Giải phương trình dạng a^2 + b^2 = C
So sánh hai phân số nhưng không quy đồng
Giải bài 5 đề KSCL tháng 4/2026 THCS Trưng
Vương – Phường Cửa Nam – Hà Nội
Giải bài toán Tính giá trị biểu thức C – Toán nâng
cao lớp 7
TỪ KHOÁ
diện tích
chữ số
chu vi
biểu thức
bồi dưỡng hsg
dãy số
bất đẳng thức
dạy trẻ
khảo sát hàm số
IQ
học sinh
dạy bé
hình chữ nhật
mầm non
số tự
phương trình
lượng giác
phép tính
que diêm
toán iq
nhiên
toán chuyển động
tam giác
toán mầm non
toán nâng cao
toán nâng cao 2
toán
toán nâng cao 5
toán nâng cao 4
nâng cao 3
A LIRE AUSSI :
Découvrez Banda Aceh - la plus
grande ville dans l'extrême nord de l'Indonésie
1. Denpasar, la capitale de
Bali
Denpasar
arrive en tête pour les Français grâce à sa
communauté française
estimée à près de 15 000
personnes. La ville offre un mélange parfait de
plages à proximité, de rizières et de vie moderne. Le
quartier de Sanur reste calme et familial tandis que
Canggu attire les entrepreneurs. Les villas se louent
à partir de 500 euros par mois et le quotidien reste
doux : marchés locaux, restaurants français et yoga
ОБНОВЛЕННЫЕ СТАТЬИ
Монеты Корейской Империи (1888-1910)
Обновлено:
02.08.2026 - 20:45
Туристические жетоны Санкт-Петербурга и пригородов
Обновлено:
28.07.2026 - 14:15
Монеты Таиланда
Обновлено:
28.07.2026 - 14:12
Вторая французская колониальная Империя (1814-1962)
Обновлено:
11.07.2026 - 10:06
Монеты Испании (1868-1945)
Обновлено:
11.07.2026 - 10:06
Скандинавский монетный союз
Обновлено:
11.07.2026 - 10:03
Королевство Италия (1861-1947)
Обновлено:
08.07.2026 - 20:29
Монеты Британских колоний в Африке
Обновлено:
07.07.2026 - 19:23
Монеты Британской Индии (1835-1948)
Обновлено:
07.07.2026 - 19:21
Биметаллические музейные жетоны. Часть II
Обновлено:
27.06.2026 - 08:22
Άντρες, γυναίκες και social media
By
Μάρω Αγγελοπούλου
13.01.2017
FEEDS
+++
TASK DIRECTIONS: The data above needs to be given again exactly, with no line left out.

ANSWER TO THE PROBLEM:
Giải phương trình dạng a^2 + b^2 = C
So sánh hai phân số nhưng không quy đồng
Giải bài 5 đề KSCL tháng 4/2026 THCS Trưng
Vương – Phường Cửa Nam – Hà Nội
Giải bài toán Tính giá trị biểu thức C – Toán nâng
cao lớp 7
TỪ KHOÁ
diện tích
chữ số
chu vi
biểu thức
bồi dưỡng hsg
dãy số
bất đẳng thức
dạy trẻ
khảo sát hàm số
IQ
học sinh
dạy bé
hình chữ nhật
mầm non
số tự
phương trình
lượng giác
phép tính
que diêm
toán iq
nhiên
toán chuyển động
tam giác
toán mầm non
toán nâng cao
toán nâng cao 2
toán
toán nâng cao 5
toán nâng cao 4
nâng cao 3
A LIRE AUSSI :
Découvrez Banda Aceh - la plus
grande ville dans l'extrême nord de l'Indonésie
1. Denpasar, la capitale de
Bali
Denpasar
arrive en tête pour les Français grâce à sa
communauté française
estimée à près de 15 000
personnes. La ville offre un mélange parfait de
plages à proximité, de rizières et de vie moderne. Le
quartier de Sanur reste calme et familial tandis que
Canggu attire les entrepreneurs. Les villas se louent
à partir de 500 euros par mois et le quotidien reste
doux : marchés locaux, restaurants français et yoga
ОБНОВЛЕННЫЕ СТАТЬИ
Монеты Корейской Империи (1888-1910)
Обновлено:
02.08.2026 - 20:45
Туристические жетоны Санкт-Петербурга и пригородов
Обновлено:
28.07.2026 - 14:15
Монеты Таиланда
Обновлено:
28.07.2026 - 14:12
Вторая французская колониальная Империя (1814-1962)
Обновлено:
11.07.2026 - 10:06
Монеты Испании (1868-1945)
Обновлено:
11.07.2026 - 10:06
Скандинавский монетный союз
Обновлено:
11.07.2026 - 10:03
Королевство Италия (1861-1947)
Обновлено:
08.07.2026 - 20:29
Монеты Британских колоний в Африке
Обновлено:
07.07.2026 - 19:23
Монеты Британской Индии (1835-1948)
Обновлено:
07.07.2026 - 19:21
Биметаллические музейные жетоны. Часть II
Обновлено:
27.06.2026 - 08:22
Άντρες, γυναίκες και social media
By
Μάρω Αγγελοπούλου
13.01.2017
FEEDS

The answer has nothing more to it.